Proximity bias: The latest inclusivity challenge. It refers to the (somewhat inevitable) bias of managers toward staff that are physically near them, aka in the same office, and those who remain remote due to personal choice or requirements. That bias can lead to promotions and favoritism.

Psychological safety: A term that’s been around for a while and refers to work environments that encourage people to feel confident enough to speak their mind (constructively) without reprisals. It’s had a second wind thanks to the coronavirus, which has expanded to include non-work issues and divisive topics like mask-wearing.

Quittagion: When quitting becomes contagious at companies.

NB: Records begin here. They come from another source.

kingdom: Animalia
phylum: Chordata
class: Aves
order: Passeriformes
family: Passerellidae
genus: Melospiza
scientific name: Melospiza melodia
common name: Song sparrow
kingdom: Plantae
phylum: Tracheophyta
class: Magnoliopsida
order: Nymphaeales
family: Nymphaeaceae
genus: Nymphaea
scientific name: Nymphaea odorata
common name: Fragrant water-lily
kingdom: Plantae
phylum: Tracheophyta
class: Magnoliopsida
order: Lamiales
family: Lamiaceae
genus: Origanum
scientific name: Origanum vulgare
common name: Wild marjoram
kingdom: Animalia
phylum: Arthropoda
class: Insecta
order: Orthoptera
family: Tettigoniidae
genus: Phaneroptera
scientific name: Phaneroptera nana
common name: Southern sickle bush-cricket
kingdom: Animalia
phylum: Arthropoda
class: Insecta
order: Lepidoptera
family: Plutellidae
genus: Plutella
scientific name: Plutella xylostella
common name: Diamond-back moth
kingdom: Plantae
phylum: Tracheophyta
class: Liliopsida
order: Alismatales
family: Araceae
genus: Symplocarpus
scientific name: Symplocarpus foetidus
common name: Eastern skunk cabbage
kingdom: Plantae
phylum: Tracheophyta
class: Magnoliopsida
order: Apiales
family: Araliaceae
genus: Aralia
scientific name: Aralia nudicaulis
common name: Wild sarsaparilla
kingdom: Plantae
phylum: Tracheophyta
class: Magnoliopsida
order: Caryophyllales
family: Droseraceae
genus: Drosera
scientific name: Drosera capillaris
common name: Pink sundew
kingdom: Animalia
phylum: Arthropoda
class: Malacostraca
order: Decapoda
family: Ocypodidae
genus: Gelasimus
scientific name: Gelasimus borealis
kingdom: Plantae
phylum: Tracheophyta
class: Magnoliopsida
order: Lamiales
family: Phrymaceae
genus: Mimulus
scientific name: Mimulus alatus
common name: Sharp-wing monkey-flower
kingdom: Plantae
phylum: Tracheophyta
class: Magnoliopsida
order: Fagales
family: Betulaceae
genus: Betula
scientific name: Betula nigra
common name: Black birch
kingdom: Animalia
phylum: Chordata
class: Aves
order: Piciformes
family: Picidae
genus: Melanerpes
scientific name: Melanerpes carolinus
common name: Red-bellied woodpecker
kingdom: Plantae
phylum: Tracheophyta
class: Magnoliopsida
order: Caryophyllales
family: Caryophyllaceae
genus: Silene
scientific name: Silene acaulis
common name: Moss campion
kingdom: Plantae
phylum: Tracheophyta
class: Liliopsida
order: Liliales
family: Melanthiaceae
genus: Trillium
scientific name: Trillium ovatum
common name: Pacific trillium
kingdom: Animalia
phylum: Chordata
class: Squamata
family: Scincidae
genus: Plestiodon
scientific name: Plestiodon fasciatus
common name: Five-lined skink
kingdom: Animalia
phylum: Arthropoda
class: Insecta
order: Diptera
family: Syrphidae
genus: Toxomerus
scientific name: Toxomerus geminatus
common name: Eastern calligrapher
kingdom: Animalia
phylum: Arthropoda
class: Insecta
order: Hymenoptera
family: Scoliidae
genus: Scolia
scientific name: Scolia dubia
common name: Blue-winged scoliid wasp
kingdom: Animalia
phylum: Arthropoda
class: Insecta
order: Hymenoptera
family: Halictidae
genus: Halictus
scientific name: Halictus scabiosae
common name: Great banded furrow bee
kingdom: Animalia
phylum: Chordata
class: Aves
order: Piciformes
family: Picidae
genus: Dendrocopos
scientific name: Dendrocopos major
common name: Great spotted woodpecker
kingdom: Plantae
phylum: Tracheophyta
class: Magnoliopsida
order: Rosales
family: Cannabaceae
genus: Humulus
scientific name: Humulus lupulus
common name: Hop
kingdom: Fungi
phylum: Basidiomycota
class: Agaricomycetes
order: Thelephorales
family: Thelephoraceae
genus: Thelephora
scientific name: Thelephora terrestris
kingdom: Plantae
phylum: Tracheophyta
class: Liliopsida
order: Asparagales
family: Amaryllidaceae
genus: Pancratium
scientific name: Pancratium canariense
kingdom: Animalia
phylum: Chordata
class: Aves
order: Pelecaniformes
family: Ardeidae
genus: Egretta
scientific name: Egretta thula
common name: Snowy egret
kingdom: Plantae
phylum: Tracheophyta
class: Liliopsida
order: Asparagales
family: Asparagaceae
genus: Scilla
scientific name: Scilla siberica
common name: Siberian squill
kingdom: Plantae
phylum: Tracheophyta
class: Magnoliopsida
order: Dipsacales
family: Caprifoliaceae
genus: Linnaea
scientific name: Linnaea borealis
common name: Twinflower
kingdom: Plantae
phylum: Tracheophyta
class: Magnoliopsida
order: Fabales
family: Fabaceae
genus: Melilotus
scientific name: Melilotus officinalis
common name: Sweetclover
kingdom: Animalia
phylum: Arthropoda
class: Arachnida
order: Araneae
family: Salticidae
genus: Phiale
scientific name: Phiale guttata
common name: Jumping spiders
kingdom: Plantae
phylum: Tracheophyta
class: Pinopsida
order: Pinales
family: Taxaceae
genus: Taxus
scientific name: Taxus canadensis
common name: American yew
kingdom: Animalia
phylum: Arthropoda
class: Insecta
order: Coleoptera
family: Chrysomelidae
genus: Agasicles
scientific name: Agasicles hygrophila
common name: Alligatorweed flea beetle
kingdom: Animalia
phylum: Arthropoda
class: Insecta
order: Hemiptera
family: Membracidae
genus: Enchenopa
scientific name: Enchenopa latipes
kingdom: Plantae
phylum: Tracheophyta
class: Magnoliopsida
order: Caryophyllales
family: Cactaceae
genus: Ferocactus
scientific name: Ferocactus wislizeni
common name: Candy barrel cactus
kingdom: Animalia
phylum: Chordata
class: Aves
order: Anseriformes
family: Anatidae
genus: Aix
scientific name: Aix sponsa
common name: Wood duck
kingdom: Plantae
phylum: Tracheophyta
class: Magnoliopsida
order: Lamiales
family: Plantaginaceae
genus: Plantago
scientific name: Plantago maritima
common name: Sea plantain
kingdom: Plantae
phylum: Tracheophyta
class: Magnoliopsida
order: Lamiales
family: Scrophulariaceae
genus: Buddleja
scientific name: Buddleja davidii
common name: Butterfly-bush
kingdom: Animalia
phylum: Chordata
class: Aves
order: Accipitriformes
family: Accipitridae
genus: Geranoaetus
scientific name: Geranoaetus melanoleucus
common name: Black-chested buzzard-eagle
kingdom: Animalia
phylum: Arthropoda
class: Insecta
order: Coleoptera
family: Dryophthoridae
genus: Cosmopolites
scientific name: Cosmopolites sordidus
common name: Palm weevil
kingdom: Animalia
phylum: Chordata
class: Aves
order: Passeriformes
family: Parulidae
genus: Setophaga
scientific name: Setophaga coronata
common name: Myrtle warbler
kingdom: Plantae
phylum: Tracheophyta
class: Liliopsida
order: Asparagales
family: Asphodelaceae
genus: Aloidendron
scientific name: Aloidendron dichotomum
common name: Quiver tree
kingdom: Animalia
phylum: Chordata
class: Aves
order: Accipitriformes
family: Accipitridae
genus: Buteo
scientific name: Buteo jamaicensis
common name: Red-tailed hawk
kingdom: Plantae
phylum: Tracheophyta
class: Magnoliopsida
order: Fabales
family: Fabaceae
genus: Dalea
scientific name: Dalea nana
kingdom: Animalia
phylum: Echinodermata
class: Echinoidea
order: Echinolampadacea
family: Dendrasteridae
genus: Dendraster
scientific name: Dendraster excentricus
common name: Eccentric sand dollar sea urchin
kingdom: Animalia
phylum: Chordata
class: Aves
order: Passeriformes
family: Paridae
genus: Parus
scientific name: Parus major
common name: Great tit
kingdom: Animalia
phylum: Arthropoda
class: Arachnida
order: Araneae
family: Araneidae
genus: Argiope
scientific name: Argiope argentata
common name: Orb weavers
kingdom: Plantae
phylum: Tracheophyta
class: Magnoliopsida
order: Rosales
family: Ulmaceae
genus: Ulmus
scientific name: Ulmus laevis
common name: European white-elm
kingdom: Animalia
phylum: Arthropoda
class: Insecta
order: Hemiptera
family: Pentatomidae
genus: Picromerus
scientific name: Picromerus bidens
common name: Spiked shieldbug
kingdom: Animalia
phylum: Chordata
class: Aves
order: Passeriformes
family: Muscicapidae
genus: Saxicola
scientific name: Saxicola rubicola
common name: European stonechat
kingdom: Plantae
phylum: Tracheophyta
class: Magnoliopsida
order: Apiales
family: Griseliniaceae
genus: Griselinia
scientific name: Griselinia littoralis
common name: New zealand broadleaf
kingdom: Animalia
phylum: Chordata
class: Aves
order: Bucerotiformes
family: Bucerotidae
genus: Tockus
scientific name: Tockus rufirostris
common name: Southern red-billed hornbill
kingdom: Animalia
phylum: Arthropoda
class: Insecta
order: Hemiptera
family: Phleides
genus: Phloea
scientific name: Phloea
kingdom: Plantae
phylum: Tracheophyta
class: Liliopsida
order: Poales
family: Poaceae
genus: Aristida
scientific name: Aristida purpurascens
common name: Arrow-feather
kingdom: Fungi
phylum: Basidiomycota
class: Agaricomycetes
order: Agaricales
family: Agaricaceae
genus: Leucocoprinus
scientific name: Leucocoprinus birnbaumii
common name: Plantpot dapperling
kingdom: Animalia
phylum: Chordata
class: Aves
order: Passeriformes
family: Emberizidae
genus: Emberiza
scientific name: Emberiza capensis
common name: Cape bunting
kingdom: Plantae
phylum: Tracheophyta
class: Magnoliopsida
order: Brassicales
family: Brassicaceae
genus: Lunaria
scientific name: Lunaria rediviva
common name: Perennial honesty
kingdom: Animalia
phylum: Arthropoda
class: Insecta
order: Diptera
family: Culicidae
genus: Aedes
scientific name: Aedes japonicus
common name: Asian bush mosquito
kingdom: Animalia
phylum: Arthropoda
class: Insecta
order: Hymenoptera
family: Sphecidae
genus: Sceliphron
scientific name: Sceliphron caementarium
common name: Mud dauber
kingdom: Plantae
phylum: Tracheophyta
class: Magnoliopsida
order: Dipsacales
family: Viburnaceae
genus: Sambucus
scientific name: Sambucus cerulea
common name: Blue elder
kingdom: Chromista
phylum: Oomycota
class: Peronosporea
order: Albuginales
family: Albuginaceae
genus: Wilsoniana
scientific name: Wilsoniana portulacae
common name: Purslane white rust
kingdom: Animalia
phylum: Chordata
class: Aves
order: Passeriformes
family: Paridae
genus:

Rage quitting: People who have walked off the job in anger, with little or no notice given.

Remote working: When a person never visits the office but works remotely — not just from home but from any location. 

Reverse mentoring: With digital natives entering the workforce in increasing numbers, companies are pairing them with seasoned professionals so they can teach them the most efficient ways to use technology. The established workers mentor the new hires in areas like company culture and workplace etiquette.

RTO: The now commonly-used acronym to describe the return to the office, after the easing of coronavirus pandemic restrictions. 

Shecession: Refers to the notable rise in the number of women who had to quit their jobs during the pandemic, to take care of children while schools were closed, causing a sharp u-turn on many of the gains made by women in the labor market. 

Shybrid: A term that’s been used to describe how employers have continually pushed back return-to-office dates, but without informing employees of any concrete hybrid (or otherwise) plan. This “shyness” to explain a hybrid strategy, is leading to widespread confusion.

Toxic positivity: A continuous effort to focus on positive things and feelings while ignoring negative ones completely. Intended to help people see the positive side of any situation – no matter how dire, but can often lead to a grating, forced positivity at work, where the employee feels pressured to maintain a consistently positive mindset and crush any other concerns.

Virtual culture: Describes how businesses have attempted to maintain company culture in enforced remote-working environments needed throughout the pandemic. And will remain a high priority as the bulk of organizations opts for a hybrid work model.

Workation: When someone embraces the work-from-anywhere trend — that arose as a result of people’s changed attitudes toward work-life balance — and heads to an exotic location for a vacation, from which they can still work remotely (therefore stay longer).

Zoom bombing: When someone outside the company hijacks a Zoom video call.